In 1963 Queen Wilhelmina was loaned to the Royal Nigerian Navy to serve as its interim flagship, pending the construction in the Netherlands and commissioning of the frigate NNS Nigeria.

=== Nigeria ===
NNS Ogoja was commanded on its delivery voyage by Captain and future Nigerian Admiral Nelson Soroh, arriving in Lagos on 27 September 1963.

By 1967 Ogoja was under the command of Lieutenant Commander Akintunde Aduwo. During the Nigerian Civil War Ogoja participated in the Nigerian littoral blockade of Biafran territory. Between 25-26 July 1967, Ogoja, was part of a fleet of seven Nigerian Navy ships and two merchant ships that landed troops at Bonny. During the operation Ogoja engaged the Biafran Navy's sole vessel, a former Nigerian named the Ibadan, in the Bonny River. During the one-sided action Ibadans main gun, a 40 mm anti-aircraft gun, kept jamming after 3-4 rounds had been fired and as she maneuvered to avoid Ogojas fire she ran aground close to shore. While stranded Ibadan was hit in her engine by shellfire from Ogojas 3-inch gun, forcing the crew to abandon ship. During the battle she also shelled Biafran targets on Bonny town.

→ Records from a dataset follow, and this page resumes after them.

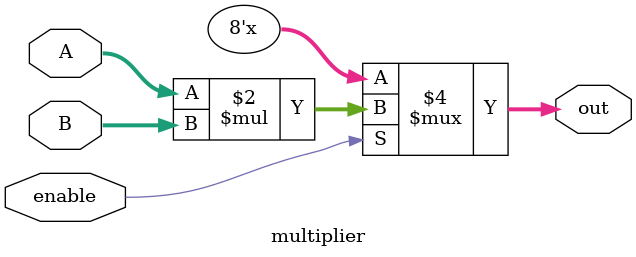
<source format=v>
`timescale 1ns / 1ps


module multiplier(input [3:0] A, B, input enable, output reg [7:0] out

    );
    always @(enable, A,B) begin
    out = 8'bxxxxxxxx;
    if (enable)
        out = A*B;
    end
endmodule

</source>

During the Midwest Invasion of 1967 by Biafran forces, amid the fighting near Sapele, Ogojas crew rescued the military governor of Mid-Western State David Ejoor.. She also participated in the recapturing of Sapele and Warri by federal forces.

In Operation Tiger Claw in October, Ogoja led a small flotilla that landed troops at Calabar, where she again bombarded targets on land. She was also involved in the March 1968 Invasion of Port Harcourt that resulted in the capture of Oron and Port Harcourt by Nigerian federal forces, during which Ogoja was damaged by a Biafran remote-controlled mine on the last day of March;

Ogoja led all of the Nigerian Navy's combat operations against Biafran forces, as the flagship frigate Nigeria was too large to operate in the riverine environment of the Niger Delta and because it was thought that the loss of Nigeria in combat against Biafra would be too damaging to Nigerian prestige. After the riverine cities and towns were captured by federal forces and fighting moved further afield, Ogoja again saw duty enforcing the Nigerian Navy's blockade of Biafra's inland waters. On 25 October 1969, Ogojas naval career came to an end when she ran aground two miles off the lighthouse at the mouth of the Nun River at Akassa and was abandoned.